▶ **What is required**: Track down every line below that holds "idioma" and copy it.

(Collected data)

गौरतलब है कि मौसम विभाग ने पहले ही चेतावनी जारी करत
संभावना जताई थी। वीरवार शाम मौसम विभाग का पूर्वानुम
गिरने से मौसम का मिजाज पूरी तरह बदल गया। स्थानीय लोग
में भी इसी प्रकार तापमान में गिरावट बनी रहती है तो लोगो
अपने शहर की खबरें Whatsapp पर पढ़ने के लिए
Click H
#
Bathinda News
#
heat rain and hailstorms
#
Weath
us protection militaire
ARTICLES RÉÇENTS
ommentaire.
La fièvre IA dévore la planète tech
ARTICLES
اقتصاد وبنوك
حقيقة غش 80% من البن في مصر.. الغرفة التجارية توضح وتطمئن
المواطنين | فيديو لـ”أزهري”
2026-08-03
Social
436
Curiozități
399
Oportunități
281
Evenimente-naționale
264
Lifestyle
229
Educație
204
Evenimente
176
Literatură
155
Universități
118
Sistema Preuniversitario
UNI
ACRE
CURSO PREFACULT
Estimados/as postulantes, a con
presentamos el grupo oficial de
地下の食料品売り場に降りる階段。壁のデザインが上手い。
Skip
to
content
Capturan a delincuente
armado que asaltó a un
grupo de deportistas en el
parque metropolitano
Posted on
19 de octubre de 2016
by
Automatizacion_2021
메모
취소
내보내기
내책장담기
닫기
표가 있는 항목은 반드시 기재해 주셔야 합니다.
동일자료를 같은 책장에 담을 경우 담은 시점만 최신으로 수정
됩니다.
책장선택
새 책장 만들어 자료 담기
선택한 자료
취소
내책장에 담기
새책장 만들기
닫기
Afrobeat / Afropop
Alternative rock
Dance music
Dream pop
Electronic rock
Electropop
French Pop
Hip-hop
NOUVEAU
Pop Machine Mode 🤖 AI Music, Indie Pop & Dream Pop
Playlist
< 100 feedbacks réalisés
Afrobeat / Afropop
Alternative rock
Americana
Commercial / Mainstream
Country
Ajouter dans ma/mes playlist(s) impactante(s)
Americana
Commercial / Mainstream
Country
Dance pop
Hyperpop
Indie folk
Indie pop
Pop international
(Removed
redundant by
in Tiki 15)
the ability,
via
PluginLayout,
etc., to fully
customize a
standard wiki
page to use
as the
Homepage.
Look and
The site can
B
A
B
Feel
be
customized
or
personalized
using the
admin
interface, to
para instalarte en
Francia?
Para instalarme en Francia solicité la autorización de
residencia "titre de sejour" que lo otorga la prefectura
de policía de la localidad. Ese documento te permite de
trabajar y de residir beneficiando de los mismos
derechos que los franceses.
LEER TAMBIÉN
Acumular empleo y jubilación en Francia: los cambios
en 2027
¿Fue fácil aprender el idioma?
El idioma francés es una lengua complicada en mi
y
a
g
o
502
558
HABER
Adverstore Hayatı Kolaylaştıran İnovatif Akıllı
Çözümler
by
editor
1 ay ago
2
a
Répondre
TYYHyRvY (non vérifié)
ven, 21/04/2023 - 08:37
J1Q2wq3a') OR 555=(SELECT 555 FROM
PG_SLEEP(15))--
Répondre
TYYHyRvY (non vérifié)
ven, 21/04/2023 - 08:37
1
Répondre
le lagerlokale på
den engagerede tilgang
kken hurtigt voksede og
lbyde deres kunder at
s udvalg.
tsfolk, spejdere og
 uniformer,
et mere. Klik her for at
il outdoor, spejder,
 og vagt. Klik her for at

▶ **Result for this exercise**:
¿Fue fácil aprender el idioma?
El idioma francés es una lengua complicada en mi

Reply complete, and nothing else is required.